======== Extracted data ========

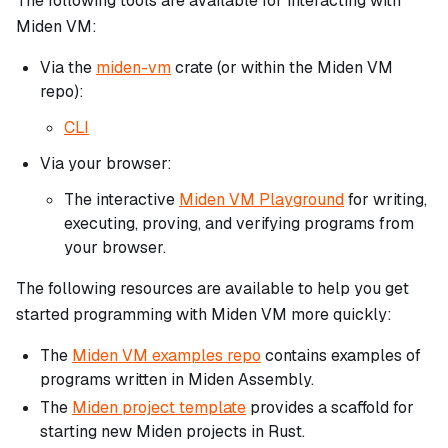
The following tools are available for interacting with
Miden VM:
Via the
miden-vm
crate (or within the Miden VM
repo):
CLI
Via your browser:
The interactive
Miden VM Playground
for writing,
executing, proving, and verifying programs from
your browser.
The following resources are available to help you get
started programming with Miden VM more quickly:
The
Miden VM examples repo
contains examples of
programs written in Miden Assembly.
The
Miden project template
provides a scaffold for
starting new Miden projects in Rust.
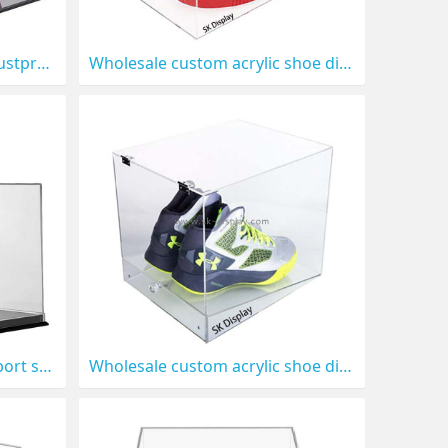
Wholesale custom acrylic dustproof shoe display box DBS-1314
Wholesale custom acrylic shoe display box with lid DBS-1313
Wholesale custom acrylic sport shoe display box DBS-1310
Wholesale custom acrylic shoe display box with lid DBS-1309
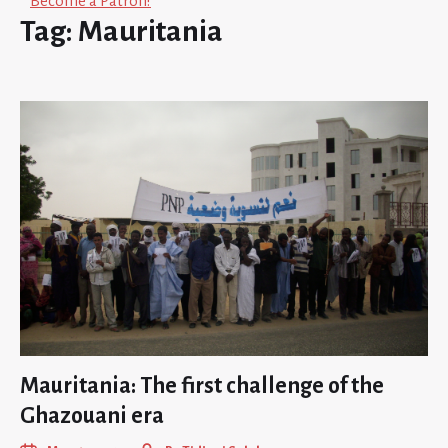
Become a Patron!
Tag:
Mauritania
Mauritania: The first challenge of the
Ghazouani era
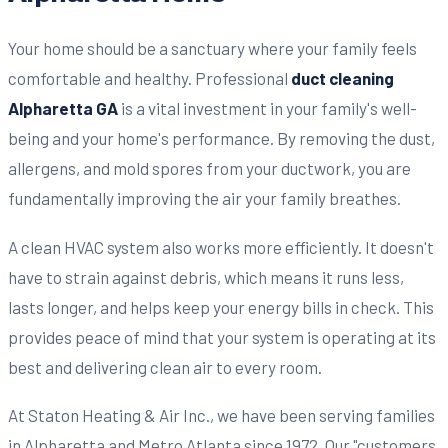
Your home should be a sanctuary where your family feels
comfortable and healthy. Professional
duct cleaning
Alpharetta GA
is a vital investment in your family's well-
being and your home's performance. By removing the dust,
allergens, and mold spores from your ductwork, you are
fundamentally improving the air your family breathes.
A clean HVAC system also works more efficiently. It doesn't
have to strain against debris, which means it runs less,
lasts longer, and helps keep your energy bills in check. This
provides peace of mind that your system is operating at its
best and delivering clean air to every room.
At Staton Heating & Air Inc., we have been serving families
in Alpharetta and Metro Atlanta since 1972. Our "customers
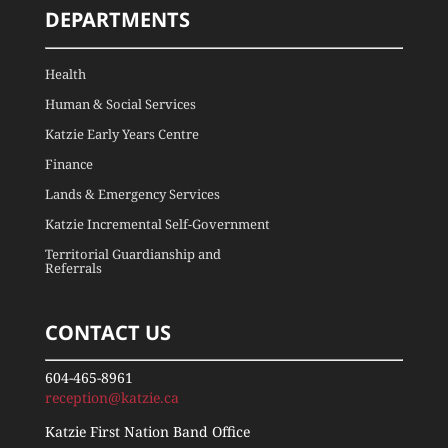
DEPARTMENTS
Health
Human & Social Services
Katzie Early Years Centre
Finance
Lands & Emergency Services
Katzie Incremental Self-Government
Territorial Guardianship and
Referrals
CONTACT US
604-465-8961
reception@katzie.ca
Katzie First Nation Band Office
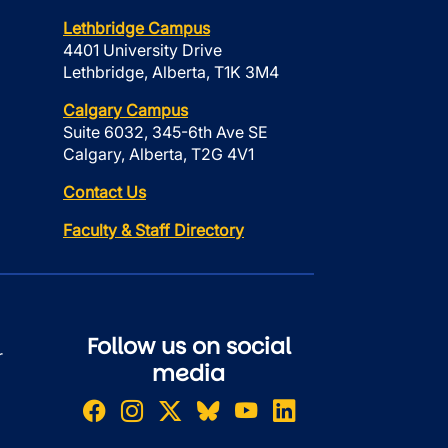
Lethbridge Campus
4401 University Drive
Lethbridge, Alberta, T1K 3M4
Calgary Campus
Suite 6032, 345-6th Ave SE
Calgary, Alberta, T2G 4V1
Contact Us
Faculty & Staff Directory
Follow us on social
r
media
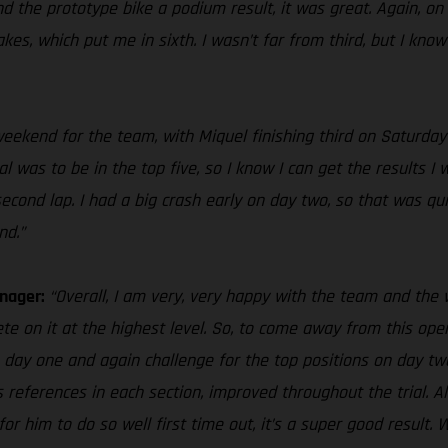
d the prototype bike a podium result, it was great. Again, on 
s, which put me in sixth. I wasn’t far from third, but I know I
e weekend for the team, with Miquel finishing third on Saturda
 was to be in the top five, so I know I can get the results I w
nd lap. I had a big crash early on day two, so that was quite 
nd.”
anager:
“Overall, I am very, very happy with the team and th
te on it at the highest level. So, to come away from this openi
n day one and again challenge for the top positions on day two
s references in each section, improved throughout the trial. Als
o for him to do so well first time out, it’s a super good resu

========
======== Extracted data ========

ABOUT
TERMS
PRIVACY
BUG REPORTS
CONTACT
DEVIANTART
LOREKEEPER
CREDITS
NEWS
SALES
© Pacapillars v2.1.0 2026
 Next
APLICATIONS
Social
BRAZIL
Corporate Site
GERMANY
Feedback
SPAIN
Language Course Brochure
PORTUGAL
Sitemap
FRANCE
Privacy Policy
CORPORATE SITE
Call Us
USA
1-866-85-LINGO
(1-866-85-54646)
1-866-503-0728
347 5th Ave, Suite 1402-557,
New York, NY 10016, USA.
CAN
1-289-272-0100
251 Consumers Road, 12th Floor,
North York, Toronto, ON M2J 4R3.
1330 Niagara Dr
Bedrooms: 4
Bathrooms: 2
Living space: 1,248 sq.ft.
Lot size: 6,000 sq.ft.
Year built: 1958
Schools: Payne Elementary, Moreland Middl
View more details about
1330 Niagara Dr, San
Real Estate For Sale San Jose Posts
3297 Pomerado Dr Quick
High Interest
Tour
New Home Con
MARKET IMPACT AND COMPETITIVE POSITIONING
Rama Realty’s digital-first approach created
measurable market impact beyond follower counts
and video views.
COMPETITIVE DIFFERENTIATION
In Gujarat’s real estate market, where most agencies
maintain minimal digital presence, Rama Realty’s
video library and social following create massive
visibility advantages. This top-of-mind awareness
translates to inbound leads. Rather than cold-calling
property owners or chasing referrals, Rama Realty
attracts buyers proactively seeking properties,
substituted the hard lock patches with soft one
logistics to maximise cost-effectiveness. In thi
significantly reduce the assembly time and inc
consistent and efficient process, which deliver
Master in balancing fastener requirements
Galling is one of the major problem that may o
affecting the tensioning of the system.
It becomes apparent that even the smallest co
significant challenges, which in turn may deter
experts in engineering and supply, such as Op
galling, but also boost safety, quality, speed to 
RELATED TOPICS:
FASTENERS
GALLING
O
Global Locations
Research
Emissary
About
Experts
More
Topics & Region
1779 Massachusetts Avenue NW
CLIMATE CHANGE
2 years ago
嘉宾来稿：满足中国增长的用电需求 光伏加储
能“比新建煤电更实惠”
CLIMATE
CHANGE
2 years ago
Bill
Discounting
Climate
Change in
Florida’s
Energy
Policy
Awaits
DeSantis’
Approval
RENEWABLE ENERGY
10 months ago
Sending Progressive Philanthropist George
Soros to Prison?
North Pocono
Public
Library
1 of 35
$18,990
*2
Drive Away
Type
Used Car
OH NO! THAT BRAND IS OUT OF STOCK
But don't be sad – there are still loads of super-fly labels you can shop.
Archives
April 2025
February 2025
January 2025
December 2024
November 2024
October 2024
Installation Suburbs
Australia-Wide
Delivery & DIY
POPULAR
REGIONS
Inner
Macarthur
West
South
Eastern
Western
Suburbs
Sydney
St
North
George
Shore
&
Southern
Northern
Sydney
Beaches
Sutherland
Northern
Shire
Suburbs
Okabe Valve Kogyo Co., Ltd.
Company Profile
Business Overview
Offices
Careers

========

**Work instructions**
Copy out everything from the line containing "The following tools" down to the line containing "Miden project template", both of those lines included, with no changes.

**Exercise response**
The following tools are available for interacting with
Miden VM:
Via the
miden-vm
crate (or within the Miden VM
repo):
CLI
Via your browser:
The interactive
Miden VM Playground
for writing,
executing, proving, and verifying programs from
your browser.
The following resources are available to help you get
started programming with Miden VM more quickly:
The
Miden VM examples repo
contains examples of
programs written in Miden Assembly.
The
Miden project template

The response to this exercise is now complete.